In a previous post, we discussed how to write a SELECT statement in T-SQL. We also had posted on the WHERE and ORDER BY statements. To finish this series on writing T-SQL, we will look at the GROUP BY, and HAVING statements.
Writing a SELECT statement
Before we get to those statements, we will review writing a SELECT statement and see some errors we could get when using aggregate functions. To start, here is a basic SELECT statement that is retrieving three columns from the Sales.SalesOrderDetail table in the AdventureWorks database.
USE AdventureWorks2016 GO SELECT SalesOrderID, UnitPrice, OrderQty FROM Sales.SalesOrderDetail
And then we see the records that are returned.
Now let’s say our boss comes in and she says, “I would like to see the total for each order!” How would we do that? Let’s take this step by step and change the query to multiply the UnitPrice and OrderQty. We will also provide this calculation with the OrderTotal alias.
SELECT SalesOrderID, (UnitPrice * OrderQty) as OrderTotal FROM Sales.SalesOrderDetail
Adding Aggregate Functions
As we look at the result set, we notice that we now have a line total for each individual item that was purchased within each sales order. But it is not a total of each of the sales orders. To get the total for the entire order we will need to use the SUM aggregate function.
SELECT SalesOrderID, SUM(UnitPrice * OrderQty) as OrderTotal FROM Sales.SalesOrderDetail
Oh No! We received an error. This is because once we added an aggregate function for one column in a result set and that column is going to use a series of values to return a single result. However, the other column, in this case, the SalesOrderID column, will still want to return the result of every record. Which will make the SalesOrderID invalid in the select list.
According to the error message, we can fix this in one of two ways. Either include the SalesOrderID field in an aggregate function or in a Group By clause. Let’s use the Count aggregate function on the SalesOrderID first.
SELECT COUNT(SalesOrderID), SUM(UnitPrice * OrderQty) as OrderTotal FROM Sales.SalesOrderDetail
Well, at least this time we did not receive an error. This code gave us a count of ALL the order details and the total of ALL orders. However, our boss wanted the total for each order. More specifically, we want to group our results by each SalesOrderID and return the sum for each of those orders.
Adding a GROUP BY statement
This is where our Group By clause is used. So, let’s remove the Count function and place the SalesOrderID in the Group By clause.
SELECT SalesOrderID, SUM(UnitPrice * OrderQty) as OrderTotal FROM Sales.SalesOrderDetail GROUP BY SalesOrderID
Adding a HAVING statement
Finally, we received the correct results. This is the total for each order. Now let’s take this one step further and filter this result set by using the HAVING statement. But first, we should discuss the difference between the WHERE clause and the HAVING clause. The WHERE statement will filter records BEFORE the records are grouped or aggregated. The HAVING statement will filter the results AFTER the records have been grouped or aggregated.

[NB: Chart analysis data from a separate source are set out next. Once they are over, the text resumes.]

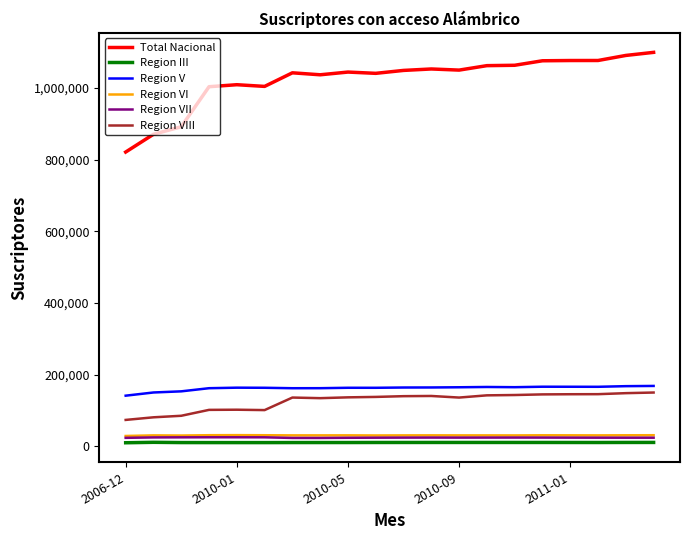

True or false: Region VIII and Total Nacional intersect in this chart.

False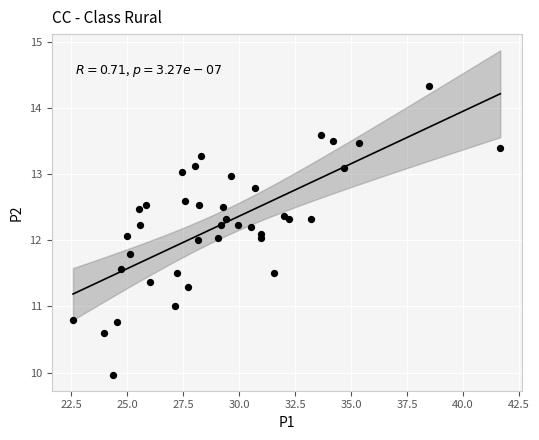

What is the range of X values (max minus min)?

19.1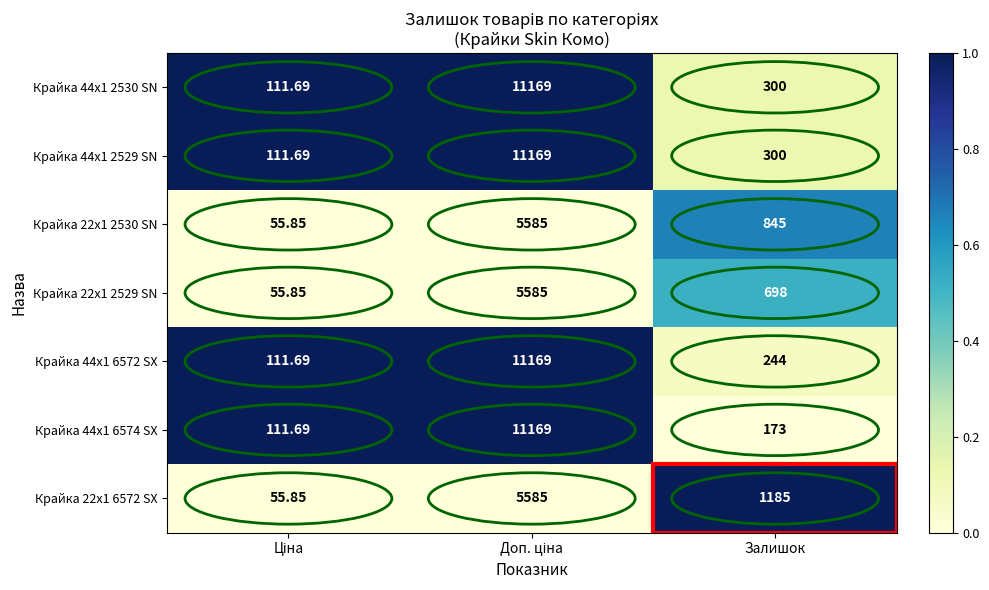

Is the value of Крайка 44x1 2530 SN at Залишок greater than the value of Крайка 22x1 2529 SN at Залишок?

No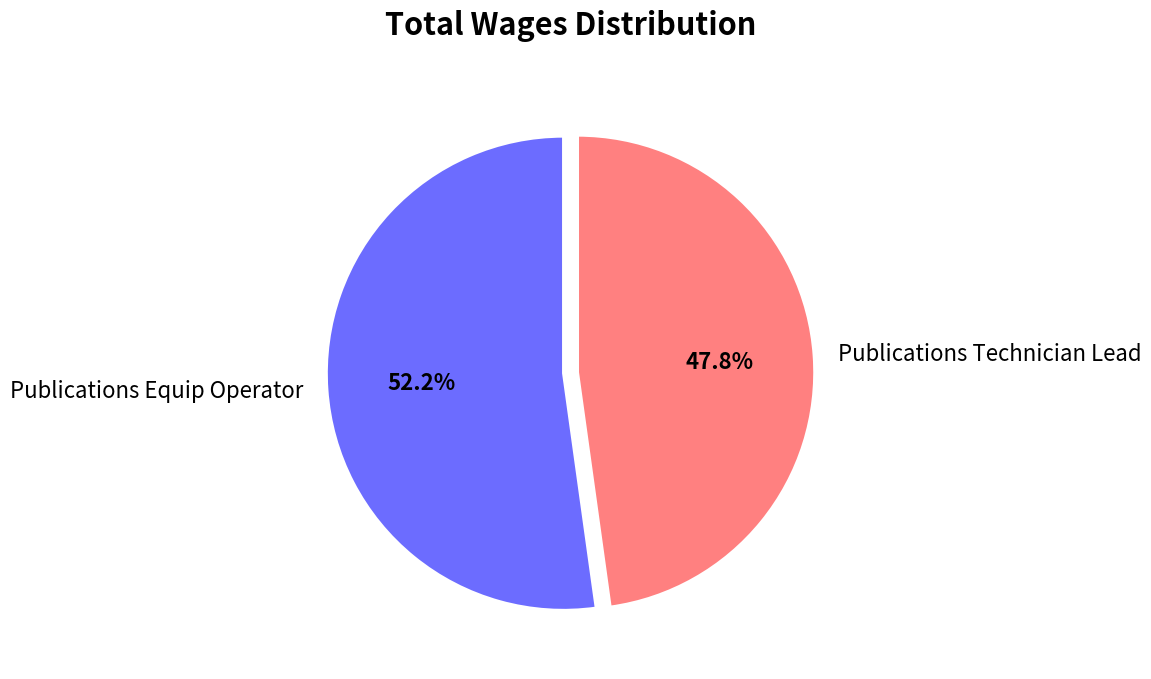

True or false: Publications Technician Lead accounts for 56% of the total.

False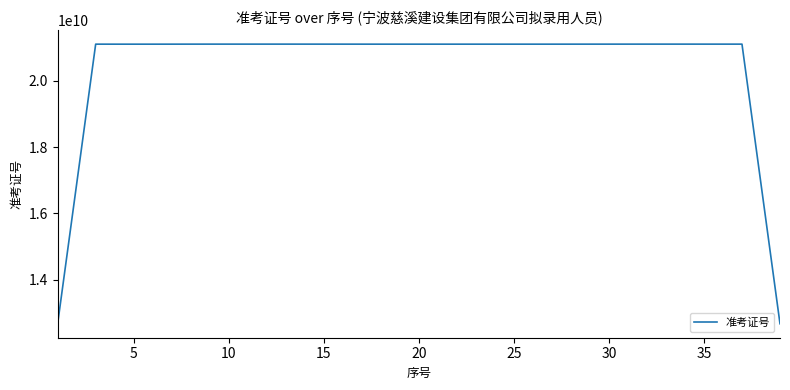

What is the difference between the maximum and minimum values?

8445404586.6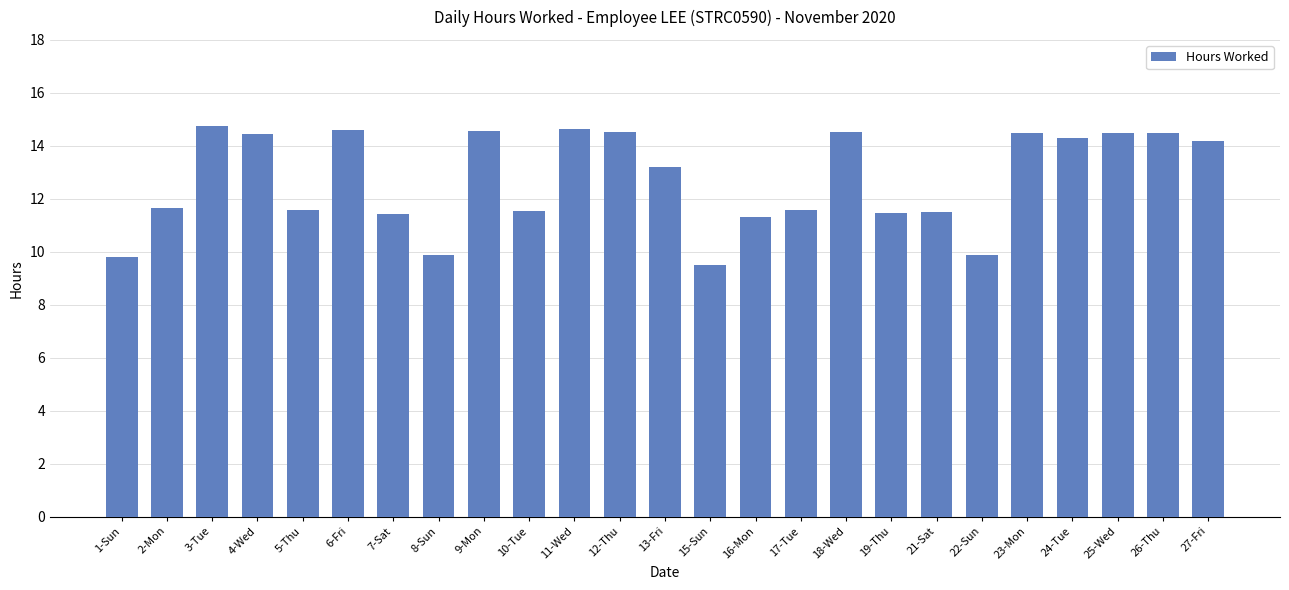

What is the sum of the values at 3-Tue and 25-Wed?

29.2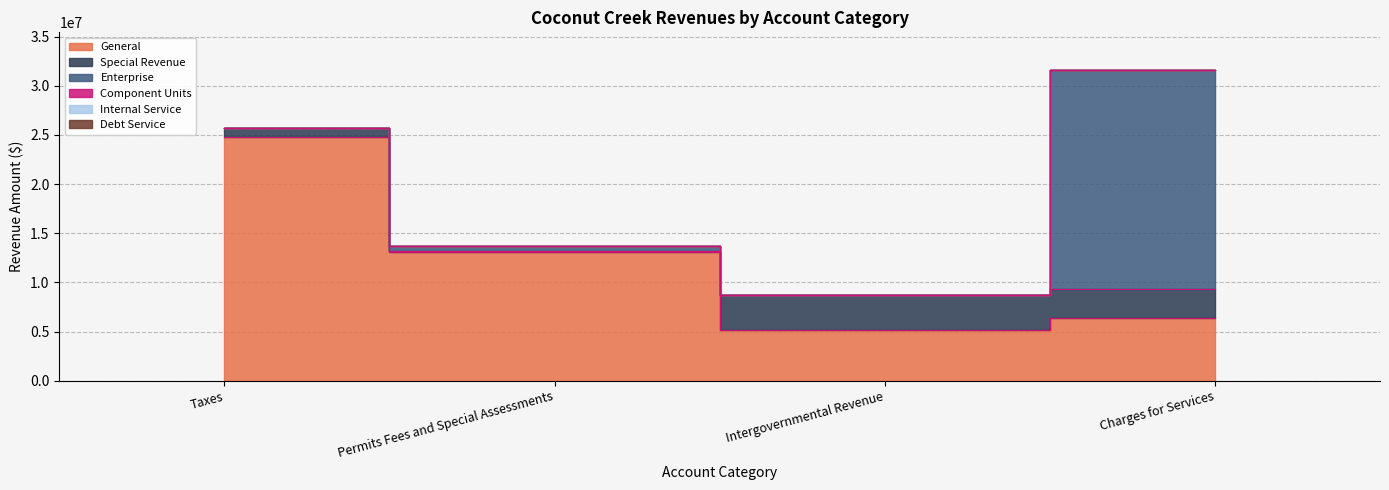

How many distinct data groups are displayed?

6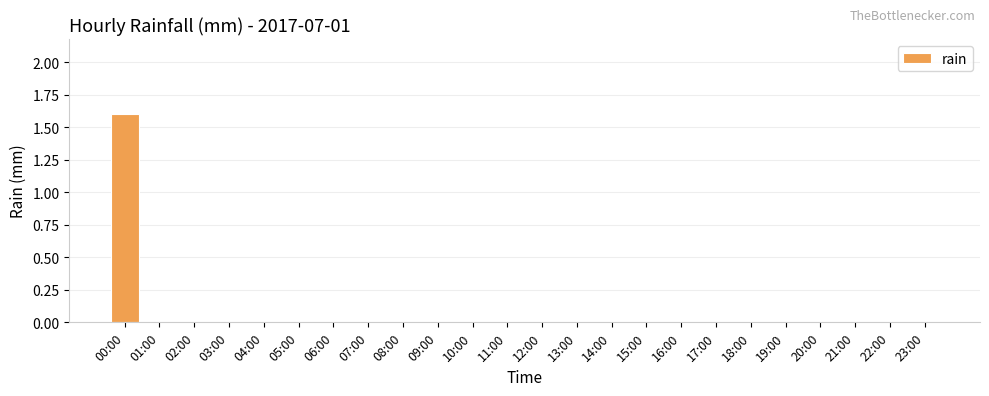

Which label corresponds to the largest value in the chart?

00:00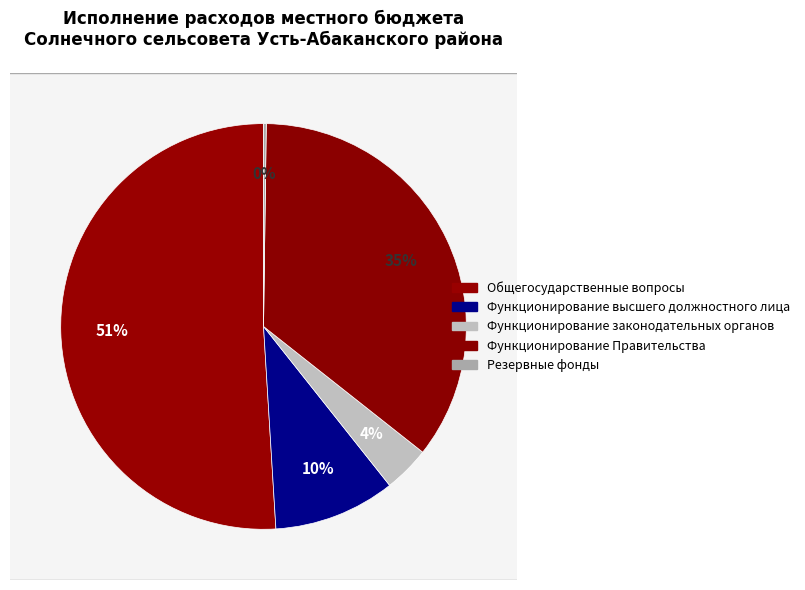

Combined, what portion of the pie is Функционирование высшего должностного лица and Функционирование законодательных органов?

13.4%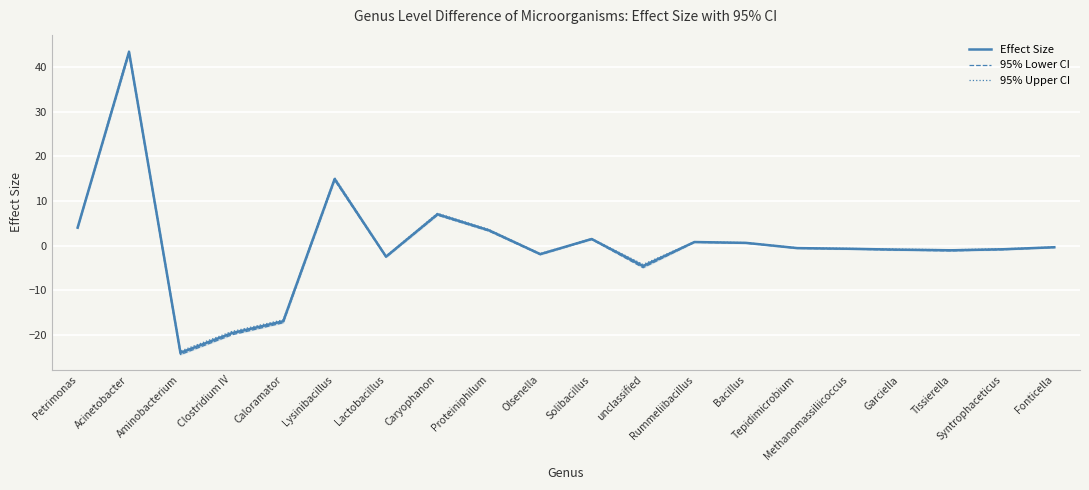

The Effect Size series shows 17.5 at Acinetobacter. True or false?

False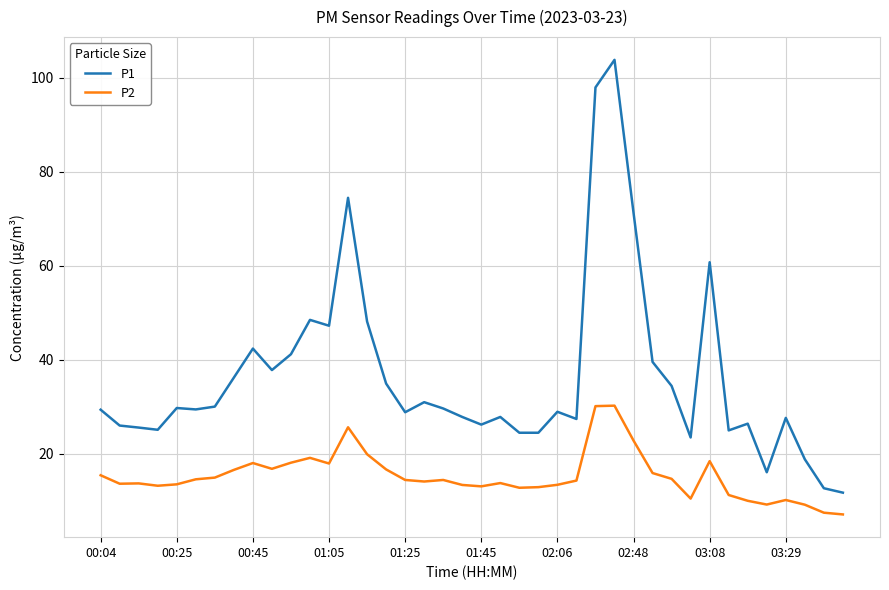

In P1, how many points are higher than both neighbors (excluding endpoints)?

11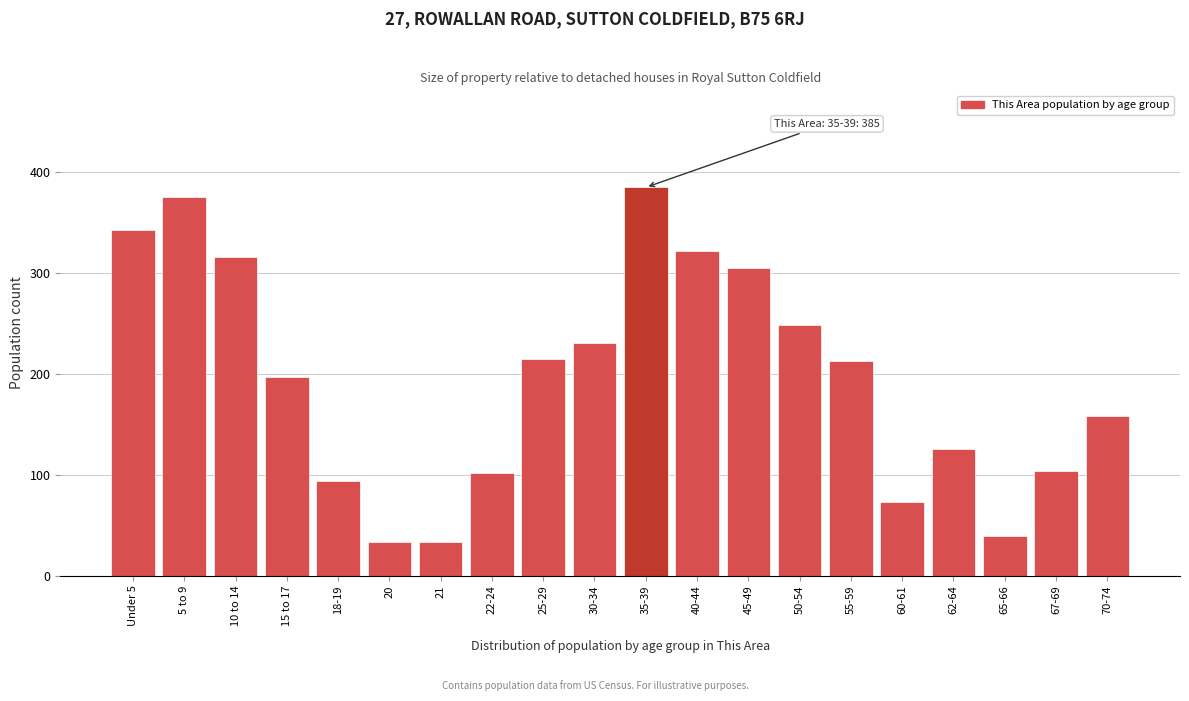

Reading right to left, list all the values displayed in this chart.

70-74=158	67-69=104	65-66=39	62-64=125	60-61=73	55-59=213	50-54=248	45-49=305	40-44=322	35-39=385	30-34=231	25-29=215	22-24=102	21=33	20=33	18-19=94	15 to 17=197	10 to 14=316	5 to 9=375	Under 5=343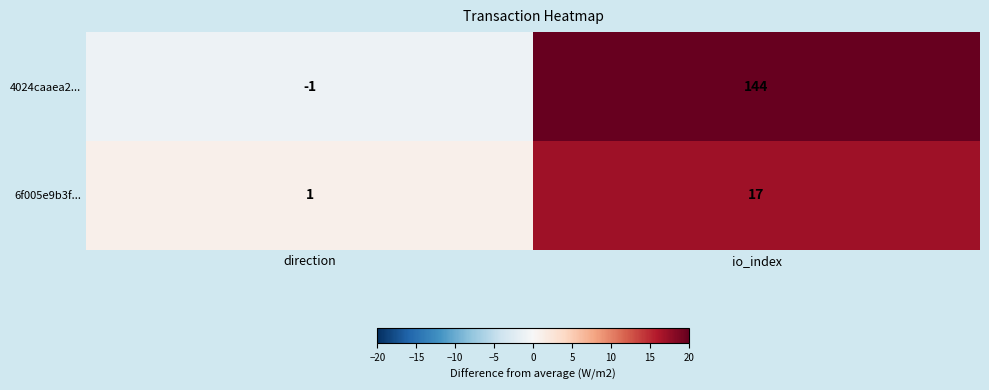

True or false: 4024caaea2... has a value of 206 at io_index.

False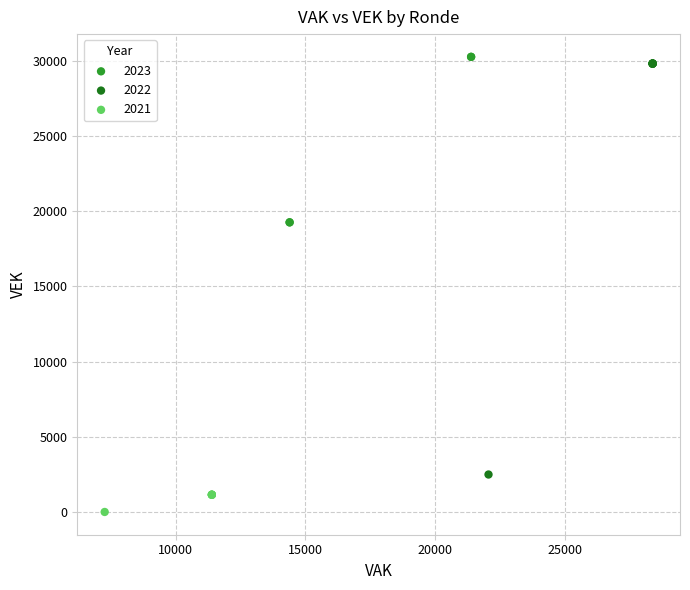

What are all the series names shown in the legend?

2023, 2022, 2021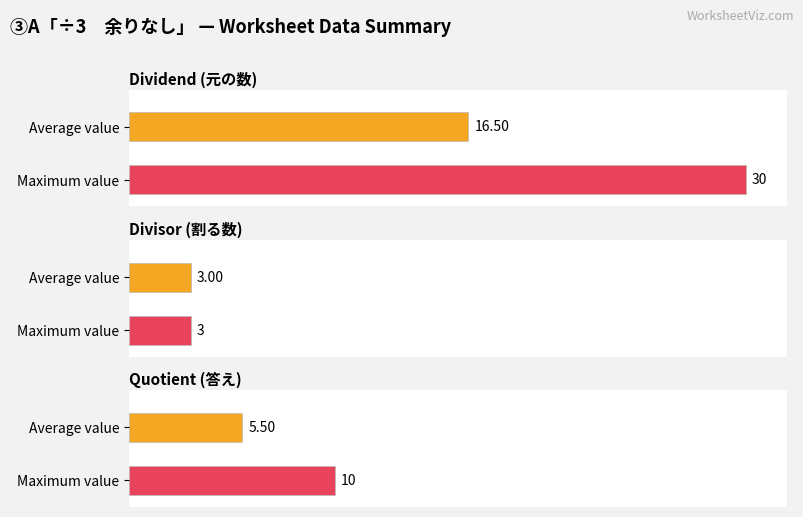

Does the chart contain any negative values?

No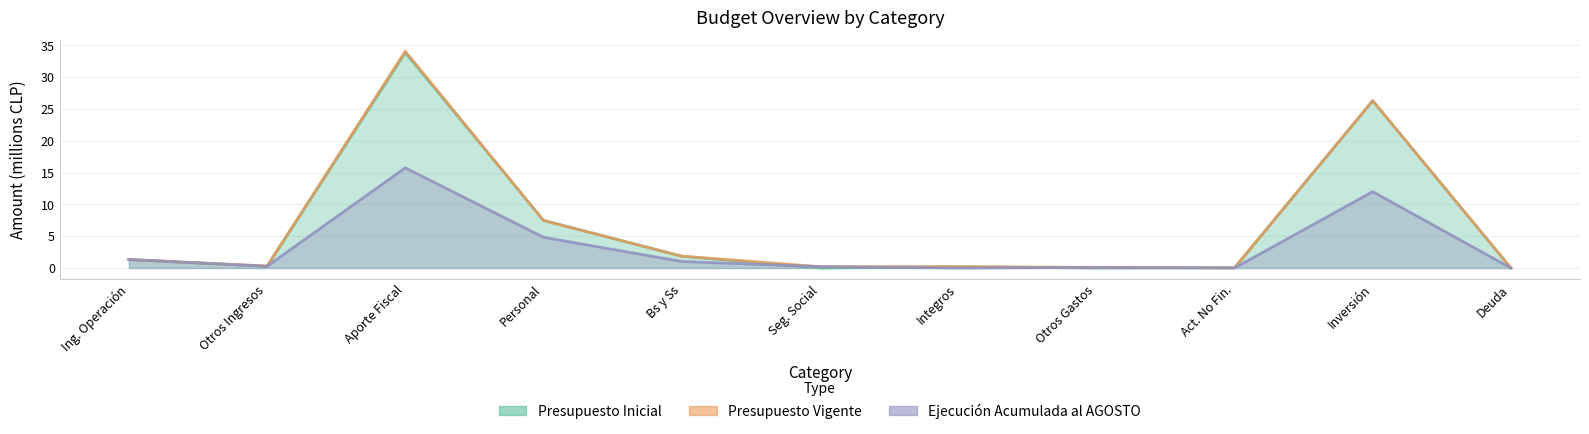

How many lines are shown in the chart?

3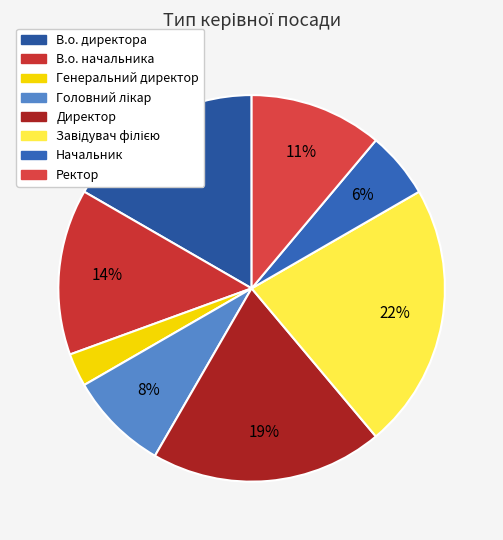

Count the number of slices in the pie.

8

The previous code statement returned 31,465 records as that was the number of orders that were being grouped. If we only wanted to see the first 12 orders, we would use the WHERE SalesOrderID < 43671 to filter out the records before they were grouped.
However, if we want to filter the records AFTER they have been grouped, we use the HAVING statement. In this case of the first twelve records, we want to see how many orders were over 9,000. (We will end up with six records.)
SELECT SalesOrderID, SUM(UnitPrice * OrderQty) as OrderTotal FROM Sales.SalesOrderDetail WHERE SalesOrderID < 43670 GROUP BY SalesOrderID HAVING SUM(UnitPrice * OrderQty) > 10000 ORDER BY OrderTotal
NOTE: We are required to write out the SUM aggregate function in the HAVING statement and cannot use the OrderTotal alias from the select list. This is because the SELECT statement is processed after the HAVING statement as noted at the top of this post. However, we can use the OrderTotal alias in the ORDER BY statement as it is processed after the SELECT statement.